» Job
Transcribe the data that follows in full. Leave out the pictures.

== Exercise input ==

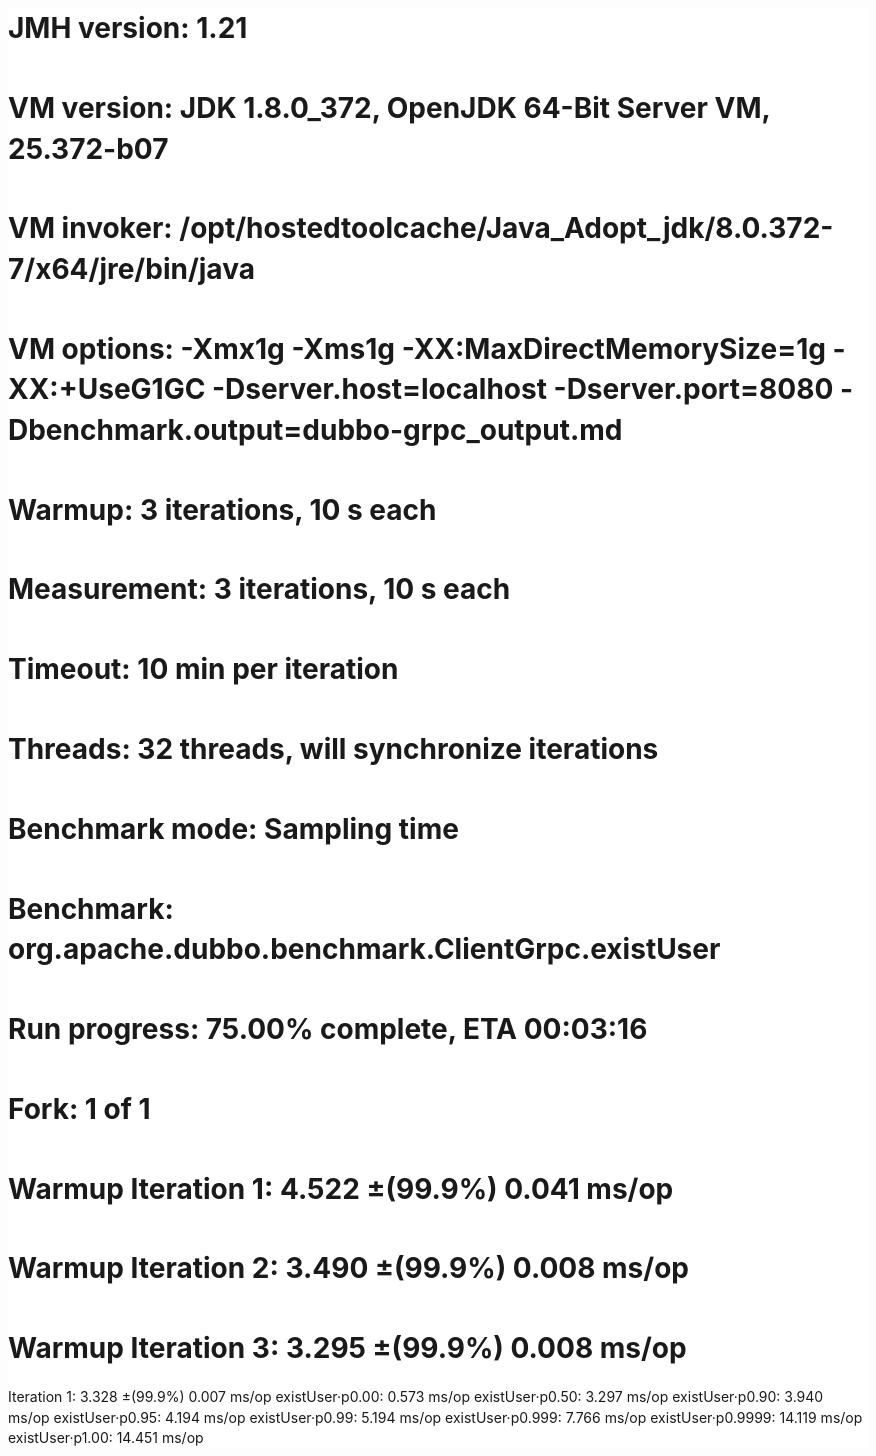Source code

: 
# JMH version: 1.21
# VM version: JDK 1.8.0_372, OpenJDK 64-Bit Server VM, 25.372-b07
# VM invoker: /opt/hostedtoolcache/Java_Adopt_jdk/8.0.372-7/x64/jre/bin/java
# VM options: -Xmx1g -Xms1g -XX:MaxDirectMemorySize=1g -XX:+UseG1GC -Dserver.host=localhost -Dserver.port=8080 -Dbenchmark.output=dubbo-grpc_output.md
# Warmup: 3 iterations, 10 s each
# Measurement: 3 iterations, 10 s each
# Timeout: 10 min per iteration
# Threads: 32 threads, will synchronize iterations
# Benchmark mode: Sampling time
# Benchmark: org.apache.dubbo.benchmark.ClientGrpc.existUser

# Run progress: 75.00% complete, ETA 00:03:16
# Fork: 1 of 1
# Warmup Iteration   1: 4.522 ±(99.9%) 0.041 ms/op
# Warmup Iteration   2: 3.490 ±(99.9%) 0.008 ms/op
# Warmup Iteration   3: 3.295 ±(99.9%) 0.008 ms/op
Iteration   1: 3.328 ±(99.9%) 0.007 ms/op
                 existUser·p0.00:   0.573 ms/op
                 existUser·p0.50:   3.297 ms/op
                 existUser·p0.90:   3.940 ms/op
                 existUser·p0.95:   4.194 ms/op
                 existUser·p0.99:   5.194 ms/op
                 existUser·p0.999:  7.766 ms/op
                 existUser·p0.9999: 14.119 ms/op
                 existUser·p1.00:   14.451 ms/op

===

» Exercise answer
Source code

: 
# JMH version: 1.21
# VM version: JDK 1.8.0_372, OpenJDK 64-Bit Server VM, 25.372-b07
# VM invoker: /opt/hostedtoolcache/Java_Adopt_jdk/8.0.372-7/x64/jre/bin/java
# VM options: -Xmx1g -Xms1g -XX:MaxDirectMemorySize=1g -XX:+UseG1GC -Dserver.host=localhost -Dserver.port=8080 -Dbenchmark.output=dubbo-grpc_output.md
# Warmup: 3 iterations, 10 s each
# Measurement: 3 iterations, 10 s each
# Timeout: 10 min per iteration
# Threads: 32 threads, will synchronize iterations
# Benchmark mode: Sampling time
# Benchmark: org.apache.dubbo.benchmark.ClientGrpc.existUser

# Run progress: 75.00% complete, ETA 00:03:16
# Fork: 1 of 1
# Warmup Iteration   1: 4.522 ±(99.9%) 0.041 ms/op
# Warmup Iteration   2: 3.490 ±(99.9%) 0.008 ms/op
# Warmup Iteration   3: 3.295 ±(99.9%) 0.008 ms/op
Iteration   1: 3.328 ±(99.9%) 0.007 ms/op
                 existUser·p0.00:   0.573 ms/op
                 existUser·p0.50:   3.297 ms/op
                 existUser·p0.90:   3.940 ms/op
                 existUser·p0.95:   4.194 ms/op
                 existUser·p0.99:   5.194 ms/op
                 existUser·p0.999:  7.766 ms/op
                 existUser·p0.9999: 14.119 ms/op
                 existUser·p1.00:   14.451 ms/op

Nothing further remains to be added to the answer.